» PROBLEM DESCRIPTION
Below are some records. Return exactly the lines from the one containing "They may be passive or resistant" through the one containing "They react to", both included, and only those.

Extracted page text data
──────────────────────────────

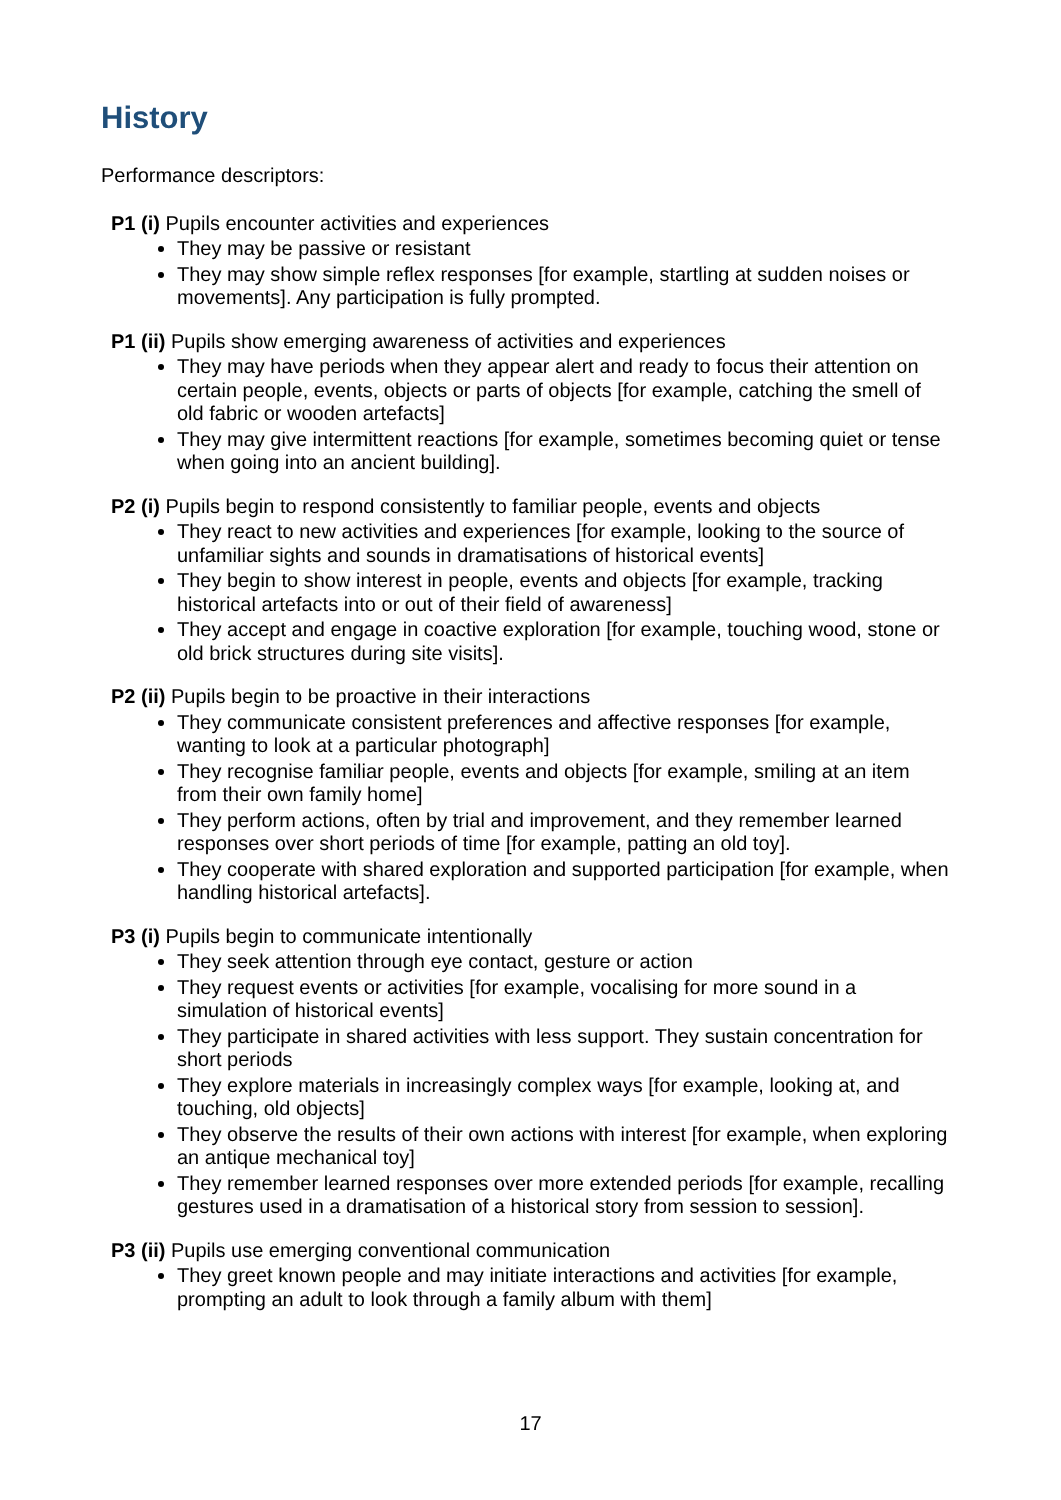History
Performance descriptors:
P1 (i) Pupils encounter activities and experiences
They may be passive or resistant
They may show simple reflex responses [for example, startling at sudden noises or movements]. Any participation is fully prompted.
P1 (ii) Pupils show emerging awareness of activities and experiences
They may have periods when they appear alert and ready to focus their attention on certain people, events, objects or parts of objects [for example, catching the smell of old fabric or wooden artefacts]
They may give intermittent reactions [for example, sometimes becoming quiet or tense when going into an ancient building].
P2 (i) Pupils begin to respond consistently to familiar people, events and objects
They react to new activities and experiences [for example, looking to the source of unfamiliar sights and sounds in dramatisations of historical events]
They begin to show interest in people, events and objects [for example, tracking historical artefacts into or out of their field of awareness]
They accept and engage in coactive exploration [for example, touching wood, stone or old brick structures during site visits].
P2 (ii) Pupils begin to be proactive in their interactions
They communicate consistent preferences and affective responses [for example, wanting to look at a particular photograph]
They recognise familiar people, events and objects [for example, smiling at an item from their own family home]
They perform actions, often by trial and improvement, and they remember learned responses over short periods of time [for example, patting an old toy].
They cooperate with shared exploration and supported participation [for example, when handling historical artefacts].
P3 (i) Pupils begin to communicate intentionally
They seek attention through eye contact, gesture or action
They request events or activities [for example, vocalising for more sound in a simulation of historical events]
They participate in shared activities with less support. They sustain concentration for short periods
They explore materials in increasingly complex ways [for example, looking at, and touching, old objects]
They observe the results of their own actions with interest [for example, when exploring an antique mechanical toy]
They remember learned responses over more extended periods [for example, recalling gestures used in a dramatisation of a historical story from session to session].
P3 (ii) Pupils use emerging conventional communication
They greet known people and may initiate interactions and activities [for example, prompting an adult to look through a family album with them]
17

──────────────────────────────

» ANSWER BELOW
They may be passive or resistant
They may show simple reflex responses [for example, startling at sudden noises or movements]. Any participation is fully prompted.
P1 (ii) Pupils show emerging awareness of activities and experiences
They may have periods when they appear alert and ready to focus their attention on certain people, events, objects or parts of objects [for example, catching the smell of old fabric or wooden artefacts]
They may give intermittent reactions [for example, sometimes becoming quiet or tense when going into an ancient building].
P2 (i) Pupils begin to respond consistently to familiar people, events and objects
They react to new activities and experiences [for example, looking to the source of unfamiliar sights and sounds in dramatisations of historical events]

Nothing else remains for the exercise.